Ted, sepertinya kupikir kau yang belum dewasa, menggoda anak seumuranmu dengan postur tubuh yang lebih kecil. Terlebih kau sepertinya belum berpikir untuk menerbitkan buku. Ya, suatu hari nanti kau akan sadar bahwa hidup begitu cepat, dan kau akan ketakutan jika mati tanpa meninggalkan apapun. Kau akan menyesal tidak menjadi terkenal. Jadi, aku sudah merasa cukup menang karena lebih dulu memikirkan penulisan buku ini. "Ya, terserah kau". Aku pergi meninggalkan kelas, perpustakaan sepertinya akan cocok untukku.

"Hahahaha selamat memikrikan hutang anak-berwajah-tua! Jangan sampai keriput menambah kejelekanmu". Semua pengikut Ted tertawa sambil melihat kepergianku. Biarkan saja, suatu hari nanti saat aku telah berhasil menerbitkan buku pertamaku dan menjadi terkenal, kau akan berusaha memujiku Ted.

***
Hujan kembali turun, sepertinya Mrs. Smith berhalangan hadir. Perpustakaan menjadi lebih sepi dari biasanya. Sepertinya orang-orang terlalu malas untuk bergerak, kamar mereka pasti terlalu menggoda. Hmm...aku akan memikirkan tema untuk bukuku.

Bagaimana jika tentang perjalanan hidup? Ah sepertinya itu sudah terlalu sering, lagipula usiaku masih dua belas tahun. Apa yang bisa kuceritakan untuk orang banyak? 

Kisah cinta? Tidak mungkin. Bahkan memberi sebungkus permen kepada Sandra pun aku gemetaran.

Tentang sihir? J.K.Rowling terlalu sulit untuk dikalahkan.

Misteri? Membaca bukunya saja membuatku meirinding, apalagi jika aku yang menulisnya.

Fantasi? Oh tidak. Aku masih waras dan tidak ingin menjadi gila.

Pembully-an Ted?
...
..
.
AHA! Sepertinya itu bisa dijadikan topik menarik. Aku akan bercerita tentang Ted, anak laki-laki sombong yang lemah, sementara aku menjadi tokoh utamanya dengan sifat baik hati, tidak sombong, cool, dan disukai banyak wanita. Aku akan bercerita bagaimana kekasaran Ted terhadap anak laki-laki lainnya, dan usahanya mendekati sebagian besar anak perempuan di kelas yang caranya menurutku, uh, menjijikan. Agar semua orang tau bahwa Ted lah sebenernya yang lemah, bukan anak yang ia nakali. Agar kebenaran terungkap. Dan anak-anak yang pernah dirugikan Ted akan setuju dengan pendapatku, dan kita bisa bersama-sama melawan Ted, dengan aku tokoh utamanya. Dan aku akan memiliki banyak pengikut, semuanya mendukungku.

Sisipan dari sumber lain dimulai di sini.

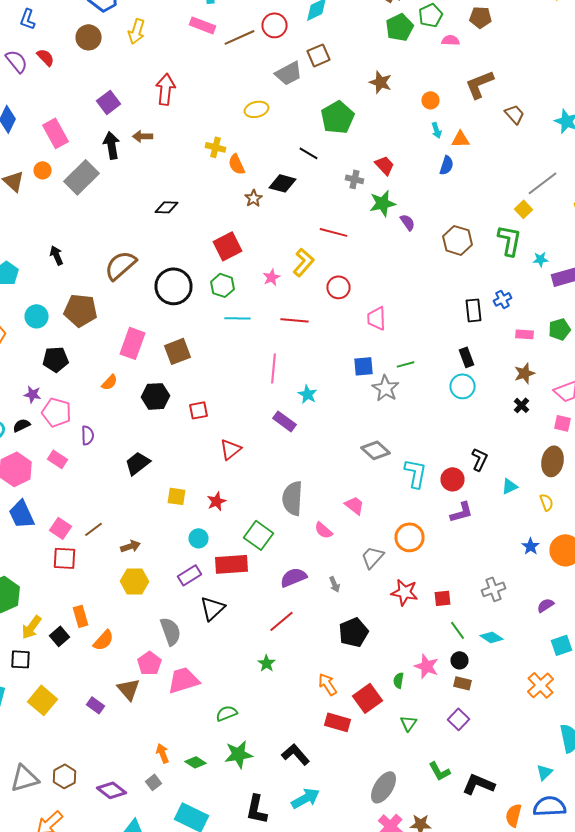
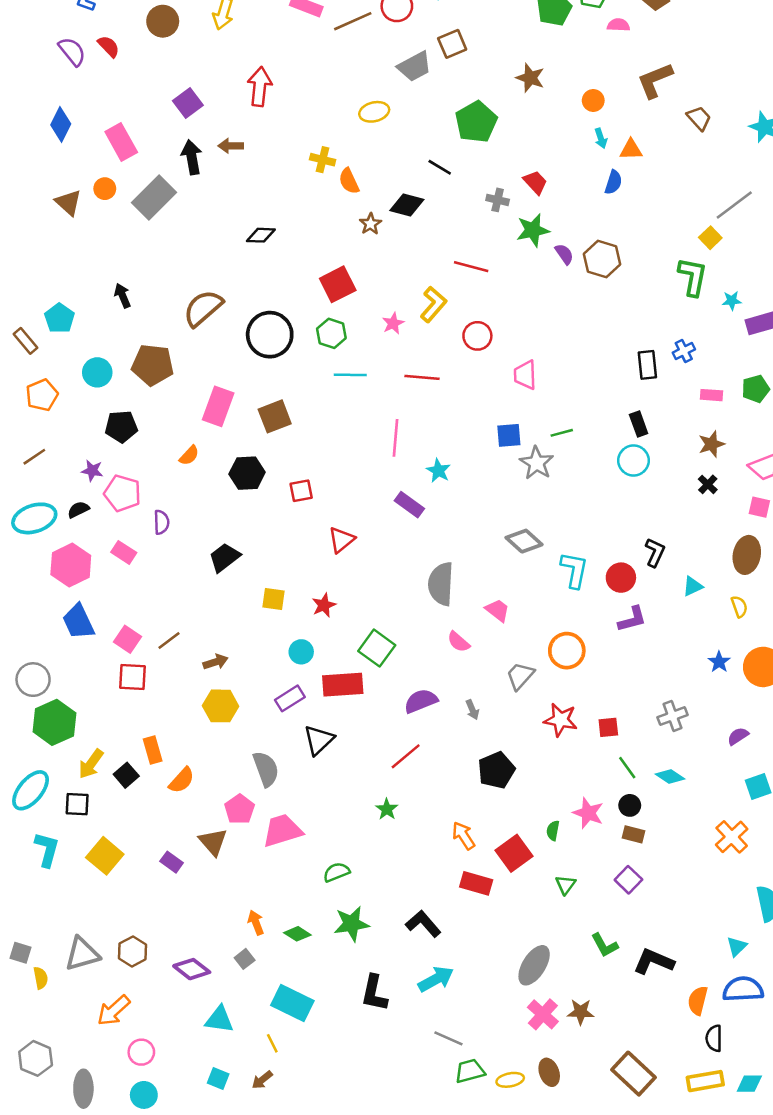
brown hexagon: (458, 240) -> (602, 259), moved
gray semicircle: (292, 498) -> (441, 584), moved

Kemudian Ted tidak akan memiliki teman, dan dia akan menerima pembalasan dari kami semua, dia yang aka merasa tersakiti!

Oke.

Sepertinya itu terdengan cukup buruk.
Tidak.
Sepertinya itu amat kejam.

Detik itu untuk pertama kalinya aku merasa telah menjadi orang kejam. Seperti ada yang bergerak dalam perutku, rasanya ada sesuatu yang ingin keluar dari perut saat aku selesai memikirkan rencanaku menjadikan Ted sebagia topik utama. Tiba-tiba aku merasa takut. Jangan-jangan selama ini aku memiliki jiwa kejam dalam diriku? Oh tidak... Ibu pasti akan sangat marah jika mengetahuinya. Sial! Aku hanya ingin mencari sebuah tema untuk buku, kenapa pemikiran ini berujung pada sebuah ketakutan akan keberadaan jiwa kejam dalam diriku?? Sepertinya aku terlalu terobsesi pada Ted. Dan kalimat yang ingin kuucapkan untuk membalas sapaan Loy di pagi hari tadi juga terdengar cukup licik. Dilengkapi dengan niat membolosku demi misi penuisan buku ini.  Sepertinya usaha membuat buku membangkitkan jiwa kejam-ku. Oke, aku akan menyegelnya. Belum saatnya aku menajdi jahat.

Tunggu!
Ah kenapa aku seolah mengakui bahwa aku kejam??

Aaaaah! 
Rino anak yang baik. Rino anak yang baik. Rino anak yang baik. Aku mulai mencoba mensugesti diri sendiri.

Pemikrian pencarian tema bukuku pun terhenti, justru menghasilkan sebuah pertanyaan baru yang menakutkan untukku, "apakah aku orang jahat?"